Rise of commission-free trading platforms
A major trend in retail investing is the rise of commission-free trading platforms such as Robinhood and Webull. These platforms allow individual investors to trade stocks and ETFs without paying commissions. Retail investors have flocked to these platforms, with Robinhood reaching over 10 million users in 2020. The ease of access and zero commissions have made day trading and high frequency trading more feasible for retail investors.
Growth in options trading
With commission-free stock trading becoming standard, retail investors are looking for other ways to generate higher returns. Options trading has exploded in popularity, with retail options volume increasing over 40% in 2020. New educational platforms and analysis tools have enabled retail investors to better understand options strategies. However, options carry significant risks and most retail traders lose money. Managing risk is critical for any retail investor venturing into options.
Shift towards passive investing
Passive investing through index funds and ETFs has become increasingly popular among retail investors.

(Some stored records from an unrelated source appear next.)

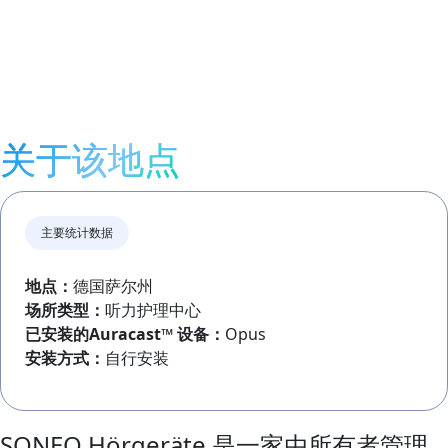
关于该地点
主要统计数据
地点：
德国萨尔州
场所类型：
听力护理中心
已安装的
Auracast™
设备：
Opus
安装方式：
自行安装
SONEO Hörgeräte 是一家由所有者管理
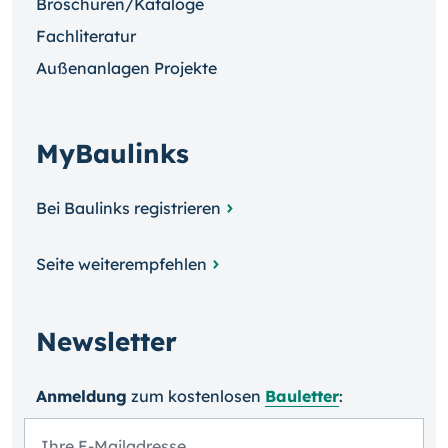
Broschüren/Kataloge
Fachliteratur
Außenanlagen Projekte
MyBaulinks
Bei Baulinks registrieren
Seite weiterempfehlen
Newsletter
Anmeldung
zum kosten­losen
Bauletter
:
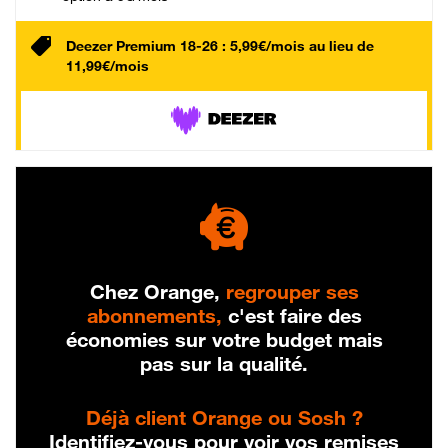
Deezer Premium 18-26 : 5,99€/mois au lieu de
11,99€/mois
Chez Orange,
regrouper ses
abonnements,
c'est faire des
économies sur votre budget mais
pas sur la qualité.
Déjà client Orange ou Sosh ?
Identifiez-vous pour voir vos remises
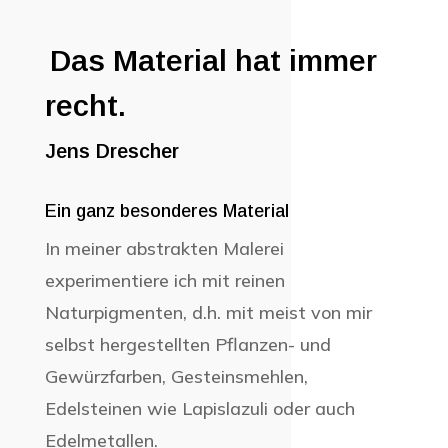
Das Material hat immer
recht.
Jens Drescher
Ein ganz besonderes Material
In meiner abstrakten Malerei
experimentiere ich mit reinen
Naturpigmenten, d.h. mit meist von mir
selbst hergestellten Pflanzen- und
Gewürzfarben, Gesteinsmehlen,
Edelsteinen wie Lapislazuli oder auch
Edelmetallen.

Over 50% of retail assets are now held in passive investments, compared to just 16% in 2008. Passive investing provides broad market exposure at low costs. With active management often underperforming benchmarks, more retail investors are embracing the passive approach.
Rise of fractional share investing
Fractional share investing allows retail investors to purchase fractions of stocks. Instead of needing the full share price, which can be hundreds or thousands of dollars for high-priced stocks, fractional shares enable investing fixed dollar amounts. This makes it easier for smaller retail investors to gain exposure to top companies. Over 60% of retail investors now utilize fractional share investing.
Increased retail participation in IPOs
Retail investors have historically had limited access to IPO shares, with most allocation going to institutions. However, retail brokerages are now providing ways for individuals to invest in IPOs. For example, Fidelity allows retail investors to indicate interest in upcoming IPOs. While institutional players still dominate, retail participation in IPOs is on the rise.
Key retail investing trends like commission-free trading, passive investing, and fractional shares are empowering the individual investor. However, with greater access comes greater responsibility in learning risk management. Overall, the democratization of investing provides opportunities, but education on prudent strategies is vital.